With deep compassion and graceful prose, botanist and professor of plant ecology Kimmerer (Gathering Moss) encourages readers to consider the ways that our lives and language weave through the natural world. A mesmerizing storyteller, she shares legends from her Potawatomi ancestors to illustrate the culture of gratitude in which we all should live. In such a culture, "Everyone knows that gifts will follow the circle of reciprocity and flow back to you again... The grass in the ring is trodden down in a path from gratitude to reciprocity.

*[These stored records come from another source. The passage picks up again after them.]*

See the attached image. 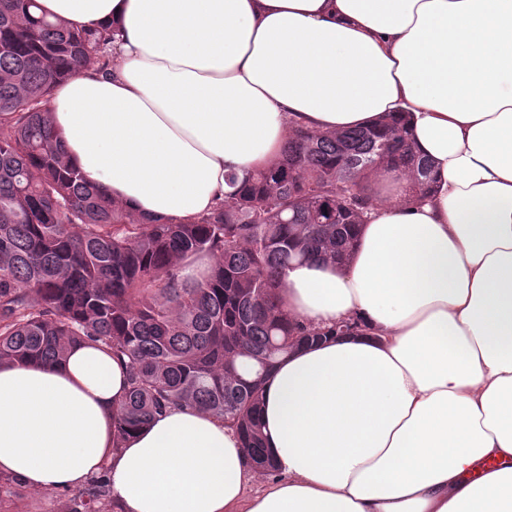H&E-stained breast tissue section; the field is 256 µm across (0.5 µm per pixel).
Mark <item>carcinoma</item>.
<instances>
[{"label": "carcinoma", "instance_id": "carcinoma-1", "mask_svg": "<svg viewBox=\"0 0 512 512\" xmlns=\"http://www.w3.org/2000/svg\"><path fill=\"white\" fill-rule=\"evenodd\" d=\"M0 0V363L51 362L74 342L127 358L113 439L158 412L193 405L235 427L253 468L275 472L261 394L278 359L321 332L278 303L294 262H343L391 166L433 182L402 121L341 132L296 130L278 161L190 224L146 221L65 160L50 122L55 86L111 64L112 27L75 31ZM209 261L208 275L182 271ZM65 512H112L106 476L67 492Z\"/></svg>", "mask_w": 512, "mask_h": 512}]
</instances>
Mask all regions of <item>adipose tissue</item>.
<instances>
[{
    "label": "adipose tissue",
    "mask_w": 512,
    "mask_h": 512,
    "mask_svg": "<svg viewBox=\"0 0 512 512\" xmlns=\"http://www.w3.org/2000/svg\"><path fill=\"white\" fill-rule=\"evenodd\" d=\"M117 49L51 102L67 160L130 210L191 223L294 125L404 113L434 187L386 167L341 265L296 262L278 301L316 329L263 388L255 472L233 428L169 408L121 445L127 365L72 345L0 365V475L29 489L107 472L114 512H512V0H37Z\"/></svg>",
    "instance_id": "ef3b65f1"
}]
</instances>
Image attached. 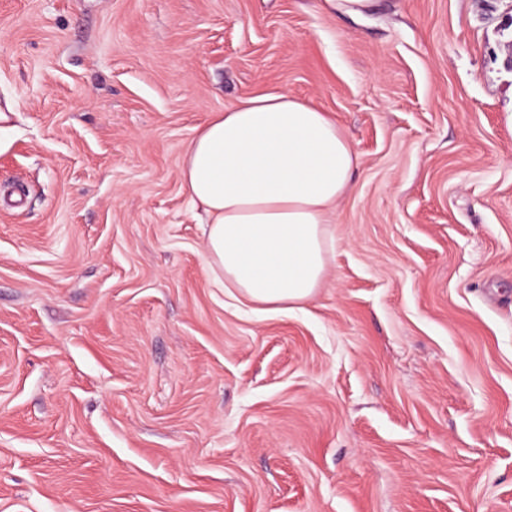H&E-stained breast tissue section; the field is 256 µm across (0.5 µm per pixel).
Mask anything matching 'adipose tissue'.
<instances>
[{
	"mask_svg": "<svg viewBox=\"0 0 512 512\" xmlns=\"http://www.w3.org/2000/svg\"><path fill=\"white\" fill-rule=\"evenodd\" d=\"M357 165L330 115L285 92L245 98L197 127L179 175L203 213L206 264L225 295L267 313L310 301Z\"/></svg>",
	"mask_w": 512,
	"mask_h": 512,
	"instance_id": "adipose-tissue-1",
	"label": "adipose tissue"
}]
</instances>
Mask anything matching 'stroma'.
I'll return each instance as SVG.
<instances>
[{
    "label": "stroma",
    "instance_id": "stroma-1",
    "mask_svg": "<svg viewBox=\"0 0 512 512\" xmlns=\"http://www.w3.org/2000/svg\"><path fill=\"white\" fill-rule=\"evenodd\" d=\"M512 0H0V512H512ZM286 92L358 156L237 308L181 187Z\"/></svg>",
    "mask_w": 512,
    "mask_h": 512
}]
</instances>
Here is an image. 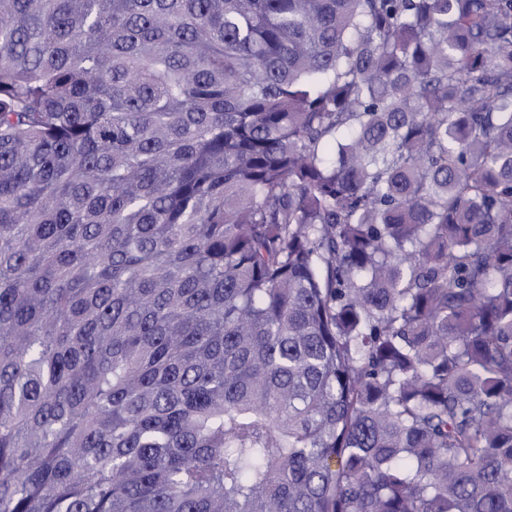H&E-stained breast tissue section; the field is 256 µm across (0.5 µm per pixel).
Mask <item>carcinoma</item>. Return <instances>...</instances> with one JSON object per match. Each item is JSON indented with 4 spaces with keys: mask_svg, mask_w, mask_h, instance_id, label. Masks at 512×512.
Instances as JSON below:
<instances>
[{
    "mask_svg": "<svg viewBox=\"0 0 512 512\" xmlns=\"http://www.w3.org/2000/svg\"><path fill=\"white\" fill-rule=\"evenodd\" d=\"M0 512H512V0H0Z\"/></svg>",
    "mask_w": 512,
    "mask_h": 512,
    "instance_id": "obj_1",
    "label": "carcinoma"
}]
</instances>
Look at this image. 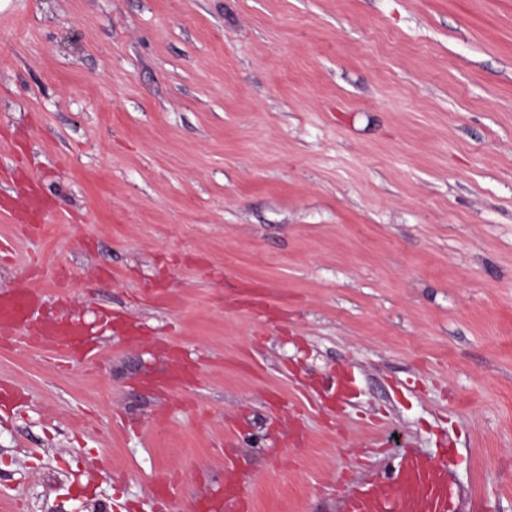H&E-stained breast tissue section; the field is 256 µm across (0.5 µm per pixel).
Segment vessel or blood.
I'll return each instance as SVG.
<instances>
[{"instance_id": "b4317fda", "label": "vessel or blood", "mask_w": 512, "mask_h": 512, "mask_svg": "<svg viewBox=\"0 0 512 512\" xmlns=\"http://www.w3.org/2000/svg\"><path fill=\"white\" fill-rule=\"evenodd\" d=\"M44 293L32 284L0 293V344H12L19 336L35 334L36 346L52 348L68 357L79 341L81 327L69 320H40ZM228 492L224 512H248L246 489L234 472L225 475ZM340 512H481L478 500L456 479L447 459L403 450L382 475L373 477L347 494Z\"/></svg>"}]
</instances>
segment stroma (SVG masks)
Instances as JSON below:
<instances>
[{
	"instance_id": "1",
	"label": "stroma",
	"mask_w": 512,
	"mask_h": 512,
	"mask_svg": "<svg viewBox=\"0 0 512 512\" xmlns=\"http://www.w3.org/2000/svg\"><path fill=\"white\" fill-rule=\"evenodd\" d=\"M26 274L95 350L0 347V505L338 512L411 447L512 512V0H0ZM224 480L228 488V493L224 497L225 512H247L250 508V502L246 489L241 485V479L232 471L224 474Z\"/></svg>"
}]
</instances>
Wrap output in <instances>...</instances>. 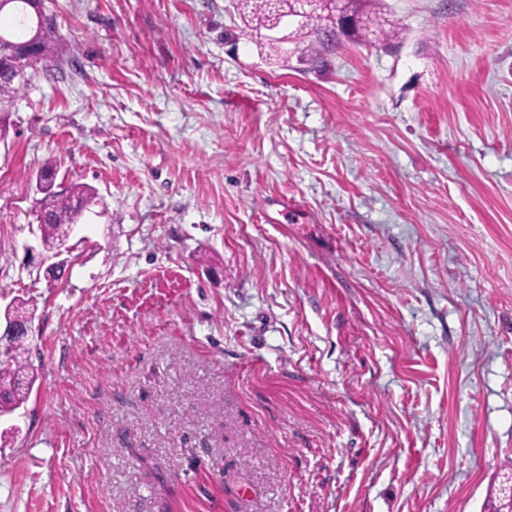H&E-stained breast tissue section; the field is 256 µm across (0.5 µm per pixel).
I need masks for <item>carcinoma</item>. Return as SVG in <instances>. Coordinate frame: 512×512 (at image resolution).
Returning <instances> with one entry per match:
<instances>
[{"mask_svg":"<svg viewBox=\"0 0 512 512\" xmlns=\"http://www.w3.org/2000/svg\"><path fill=\"white\" fill-rule=\"evenodd\" d=\"M248 17L258 28H264L270 22L271 10L268 0H248L244 4ZM3 10L11 13L13 23L0 27V39L18 45L32 40L38 42L41 59L37 69L44 75H51L62 56L69 52L57 32L53 15L47 13L45 0H9ZM308 21L313 23L312 30H322V23L339 24L336 11L330 7L312 12ZM38 200L40 213L46 216L40 224V240L44 249H58L69 237L76 214L71 208L74 200L80 201L84 208L95 204V190L84 184H75L67 195H62L48 186ZM32 348L24 336L10 339L7 354L0 359V417L10 415L19 409L28 399L34 376Z\"/></svg>","mask_w":512,"mask_h":512,"instance_id":"obj_1","label":"carcinoma"}]
</instances>
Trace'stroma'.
Instances as JSON below:
<instances>
[{
  "label": "stroma",
  "mask_w": 512,
  "mask_h": 512,
  "mask_svg": "<svg viewBox=\"0 0 512 512\" xmlns=\"http://www.w3.org/2000/svg\"><path fill=\"white\" fill-rule=\"evenodd\" d=\"M49 0L0 105V311L32 320L0 512H485L512 460V0ZM82 183L60 278L36 176ZM290 1L294 0H279L277 9L282 12L288 11L293 5ZM322 1L324 0H301L300 3L304 4L302 8L294 9L291 12L288 11V14L277 12L266 29L273 31L287 25L290 27L293 24H297V28H301L306 22V15L309 11L317 5H320ZM309 22H313V27L310 30H313V33H317V35L318 32L323 29V22H325V26H327V23L329 22L331 25L335 24L340 28L339 21L336 18V11L330 7L313 11L309 15L306 25L303 27L306 28V26L309 25Z\"/></svg>",
  "instance_id": "1"
}]
</instances>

We dance in a circle, not in a line." Kimmerer recalls the ways that pecans became a symbol of abundance for her ancestors: "Feeding guests around the big table recalls the trees' welcome to our ancestors when they were lonesome and tired and so far from home." She reminds readers that "we are showered every day with gifts, but they are not meant for us to keep... Our work and our joy is to pass along the gift and to trust that what we put into the universe will always come back."
A Must Read
This book is so foundational, that anyone who works for change, for reversing global warming, for justice will be better prepared to face our uncertain future. Also some of the best prose poetry being written today.
One of the most beautifully written love letters to nature I’ve ever read. It was recommended to me by a friend. Once I started reading I thirsted for it at the start of each day. I have been buying up every copy I find and sharing it with my friends who love the earth and plants as much as I do. Thank you Robin.